谈谈Spark GraphX吧!

一。图的结构

如何定义图?

举个栗子A:

val userGraph: Graph[(String, String), String]

       userGraph是个图变量(定义图结构的变量的简称),其中(String,String)是顶点属性类型,String是边属性类型。顶点(Vertex),边(Edge),三元组(Triplet)结构后面会介绍。

1)顶点Vertex的结构

举个栗子B:

val sc: SparkContext
// Create an RDD for the vertices
val users: RDD[(VertexId, (String, String))] =
  sc.parallelize(Array((3L, ("rxin", "student")), (7L, ("jgonzal", "postdoc")),
                       (5L, ("franklin", "prof")), (2L, ("istoica", "prof"))))
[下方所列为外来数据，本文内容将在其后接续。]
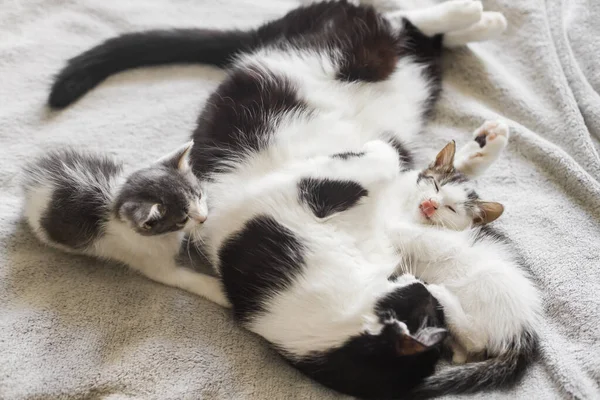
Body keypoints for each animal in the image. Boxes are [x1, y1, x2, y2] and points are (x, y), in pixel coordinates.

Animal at [22, 141, 229, 306]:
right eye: (183, 219)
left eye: (199, 195)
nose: (204, 218)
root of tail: (32, 177)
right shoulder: (148, 258)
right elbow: (183, 278)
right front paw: (221, 292)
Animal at [47, 0, 540, 396]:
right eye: (433, 308)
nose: (425, 285)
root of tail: (263, 34)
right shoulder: (291, 195)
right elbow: (388, 164)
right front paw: (390, 156)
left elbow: (410, 176)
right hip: (352, 53)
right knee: (398, 26)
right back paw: (475, 21)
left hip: (375, 63)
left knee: (406, 30)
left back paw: (479, 31)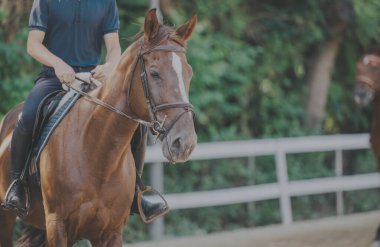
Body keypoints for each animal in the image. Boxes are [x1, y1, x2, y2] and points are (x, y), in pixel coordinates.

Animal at [0, 8, 199, 246]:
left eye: (189, 73)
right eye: (154, 73)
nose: (184, 143)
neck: (97, 152)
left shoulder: (111, 232)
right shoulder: (57, 226)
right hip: (7, 217)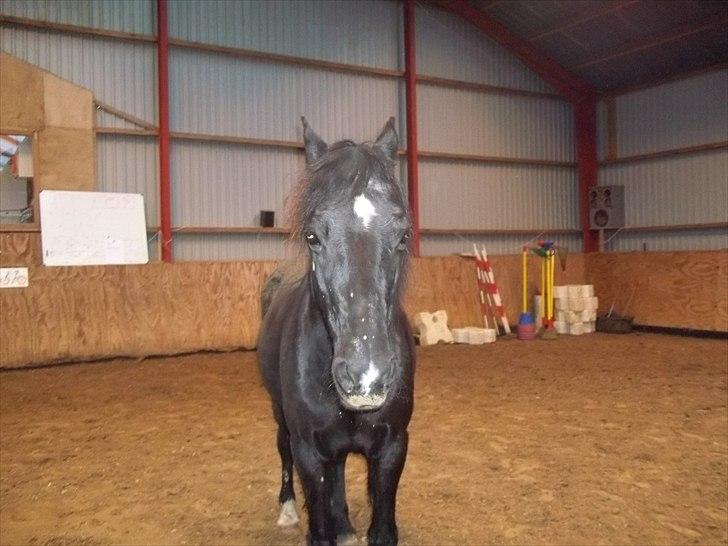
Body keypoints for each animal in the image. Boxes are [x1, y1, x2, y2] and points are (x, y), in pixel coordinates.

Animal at [257, 117, 415, 546]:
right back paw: (288, 509)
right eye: (312, 236)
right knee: (282, 450)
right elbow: (319, 523)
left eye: (404, 235)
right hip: (280, 416)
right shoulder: (309, 452)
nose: (366, 377)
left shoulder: (393, 448)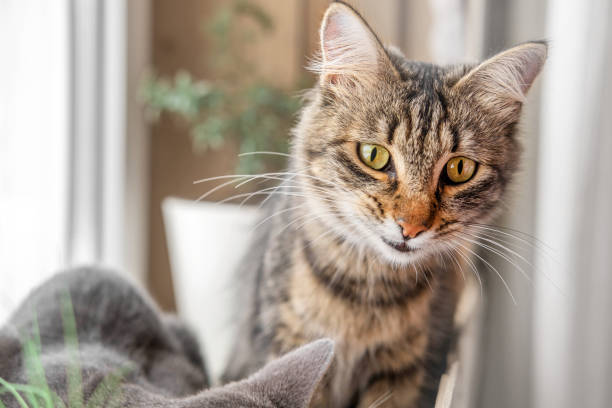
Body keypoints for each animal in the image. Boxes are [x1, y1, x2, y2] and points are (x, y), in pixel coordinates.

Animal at [222, 1, 548, 406]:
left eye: (459, 169)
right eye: (373, 155)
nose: (411, 227)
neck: (367, 292)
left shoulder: (406, 369)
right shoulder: (286, 341)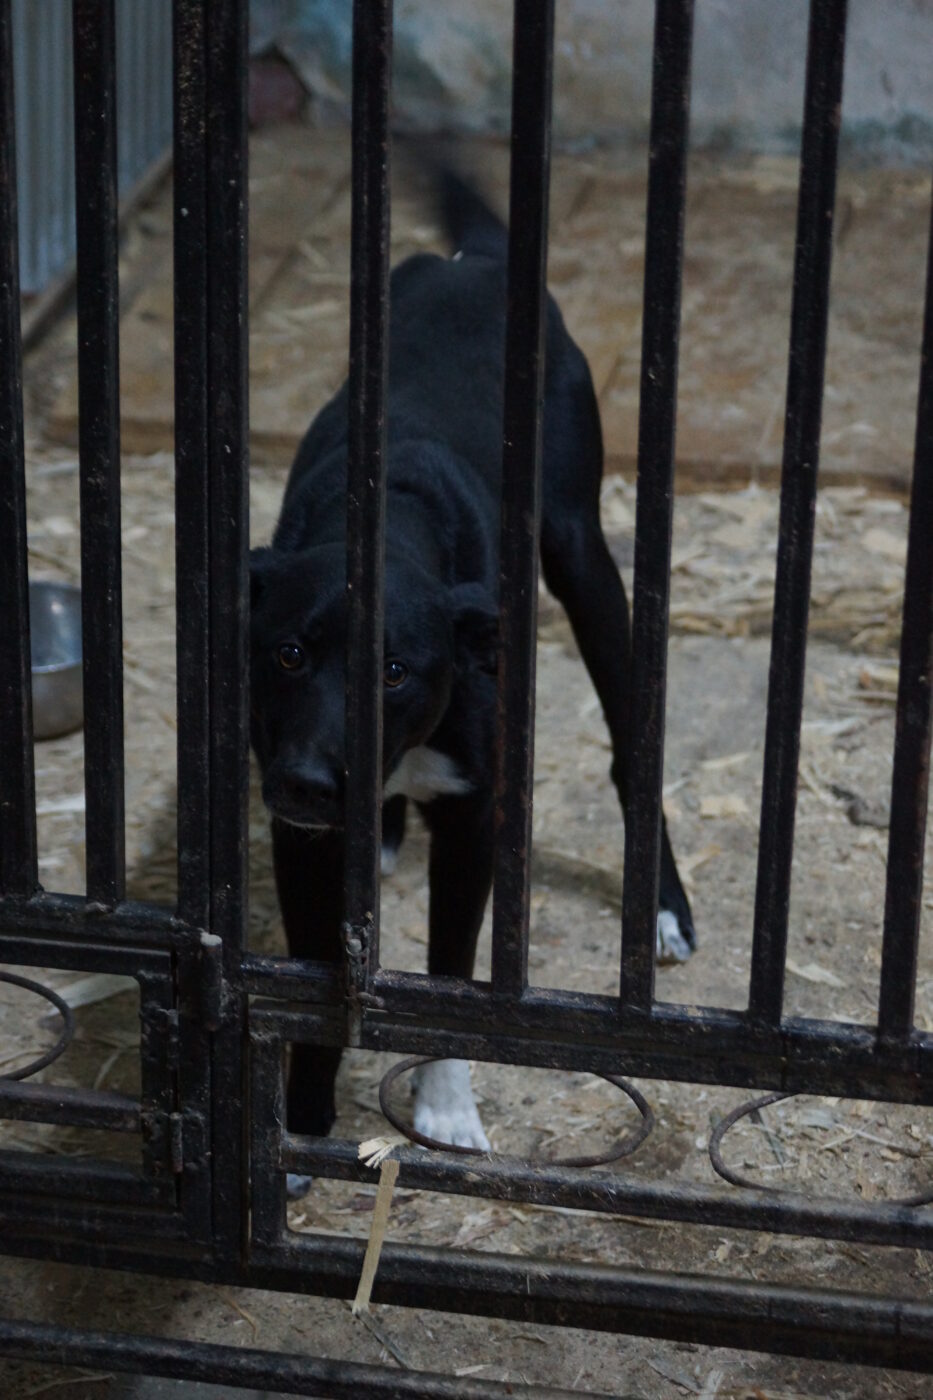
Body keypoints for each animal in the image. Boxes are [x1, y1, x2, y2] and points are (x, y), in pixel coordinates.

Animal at [246, 166, 689, 1192]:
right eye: (287, 654)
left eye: (396, 671)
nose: (306, 782)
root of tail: (475, 263)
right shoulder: (298, 840)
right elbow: (314, 983)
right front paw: (299, 1125)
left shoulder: (475, 817)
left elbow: (452, 977)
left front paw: (443, 1109)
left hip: (584, 557)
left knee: (631, 748)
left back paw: (662, 907)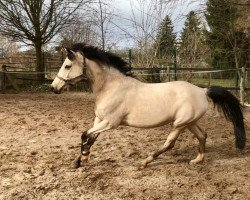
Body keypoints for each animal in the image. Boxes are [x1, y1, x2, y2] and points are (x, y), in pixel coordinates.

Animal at [51, 43, 246, 169]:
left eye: (67, 65)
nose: (54, 88)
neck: (111, 87)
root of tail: (202, 90)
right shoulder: (99, 119)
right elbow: (90, 138)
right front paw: (78, 161)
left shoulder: (110, 122)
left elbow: (85, 135)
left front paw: (83, 158)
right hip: (189, 122)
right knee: (202, 135)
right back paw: (197, 160)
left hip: (180, 123)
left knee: (169, 144)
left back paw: (144, 162)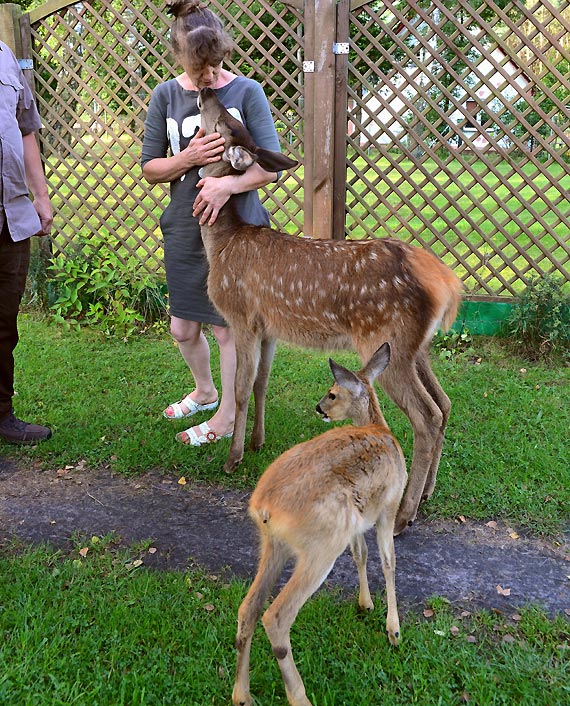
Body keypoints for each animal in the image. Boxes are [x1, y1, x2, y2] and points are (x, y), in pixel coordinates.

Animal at [196, 86, 462, 532]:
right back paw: (426, 493)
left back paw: (404, 514)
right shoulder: (269, 326)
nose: (204, 90)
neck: (223, 243)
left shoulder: (242, 315)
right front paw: (257, 442)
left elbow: (240, 385)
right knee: (442, 404)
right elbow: (261, 382)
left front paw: (233, 458)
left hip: (385, 340)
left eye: (224, 122)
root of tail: (445, 281)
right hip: (415, 347)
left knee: (426, 416)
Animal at [233, 342, 406, 704]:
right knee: (276, 616)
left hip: (274, 545)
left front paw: (365, 604)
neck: (380, 429)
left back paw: (242, 694)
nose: (318, 407)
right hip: (320, 547)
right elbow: (388, 562)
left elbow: (361, 555)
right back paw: (299, 696)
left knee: (248, 608)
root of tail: (264, 507)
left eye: (332, 394)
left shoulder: (359, 522)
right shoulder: (389, 506)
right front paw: (394, 630)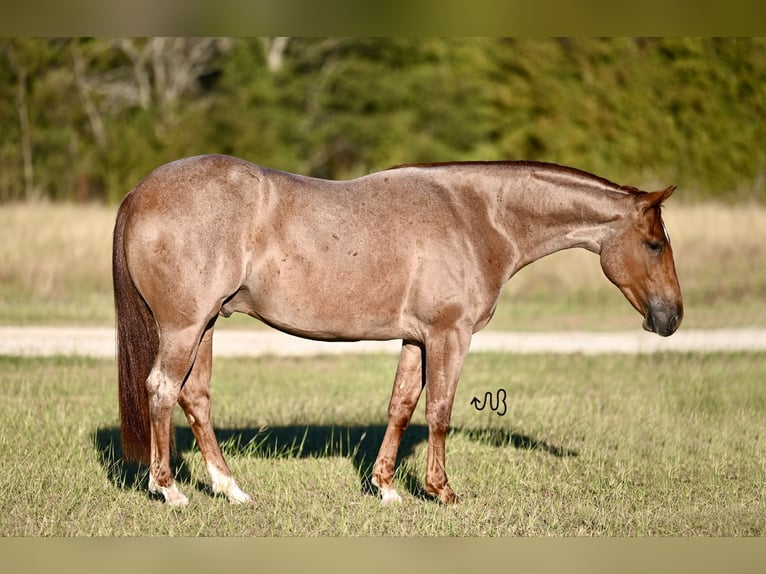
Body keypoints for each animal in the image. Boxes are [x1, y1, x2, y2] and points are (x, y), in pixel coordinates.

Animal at [112, 155, 684, 506]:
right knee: (161, 390)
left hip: (207, 324)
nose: (672, 317)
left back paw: (230, 489)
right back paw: (170, 491)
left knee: (195, 398)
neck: (477, 218)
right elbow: (440, 413)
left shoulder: (417, 338)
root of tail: (140, 191)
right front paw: (441, 491)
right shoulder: (450, 335)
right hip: (185, 327)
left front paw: (386, 487)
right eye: (654, 243)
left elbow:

       其中,RDD[(VertexId,VD)]等同VertexRDD[VD]。VD表示顶点属性类型,如栗子B中顶点属性类型为(String,String)。VertexId,表示顶点id类型,在Spark GraphX源码里面,VertexId等同Long,即type VertexId = Long。恐怕你已知道,顶点结构体里面,包含两种类型,一个是顶点id的类型(源码里已写死为Long类型),一个是顶点属性的类型(用户可以自定义其类型,即该顶点所携带的信息量)。

2)边Edge的结构

举个栗子C:

// Assume the SparkContext has already been constructed
val sc: SparkContext
// Create an RDD for edges
val relationships: RDD[Edge[String]] =
  sc.parallelize(Array(Edge(3L, 7L, "collab"),    Edge(5L, 3L, "advisor"),
                       Edge(2L, 5L, "colleague"), Edge(5L, 7L, "pi")))

       其中,RDD[Edge[ED]]等同EdgeRDD[ED]。ED表示边属性类型,如栗子C中边属性类型为String。Edge(srcId,dstId,edgeAttr),srcId表示源顶点id值,dstId表示目标顶点id值,edgeAttr表示边属性值。So,边结构体里面,包含两种类型,三个变量,即一个是源顶点id(与目标顶点id类型一样,在源码里也已写死为Long类型),一个是目标顶点id,一个是源顶点到目标顶点这条边的属性(用户可以自定义其类型,即该条边所携带的信息量)。

3)既含有顶点属性也含有边属性的结构

举个栗子D:

val graph: Graph[(String, String), String] // Constructed from above
// Use the triplets view to create an RDD of facts.
val facts: RDD[String] =
  graph.triplets.map(triplet =>
    triplet.srcAttr._1 + " is the " + triplet.attr + " of " + triplet.dstAttr._1)
facts.collect.foreach(println(_))  
val triplets: RDD[EdgeTriplet[VD, ED]]=graph.triplets

       其中,RDD[EdgeTriplet[VD, ED]]里面VD表示顶点属性类型,ED表示边属性类型。从栗子D中可以看出,与Edge[ED]类型区别的是,在EdgeTriplet[VD, ED]类型的变量里,不仅含有边属性,也含有边两端顶点的属性。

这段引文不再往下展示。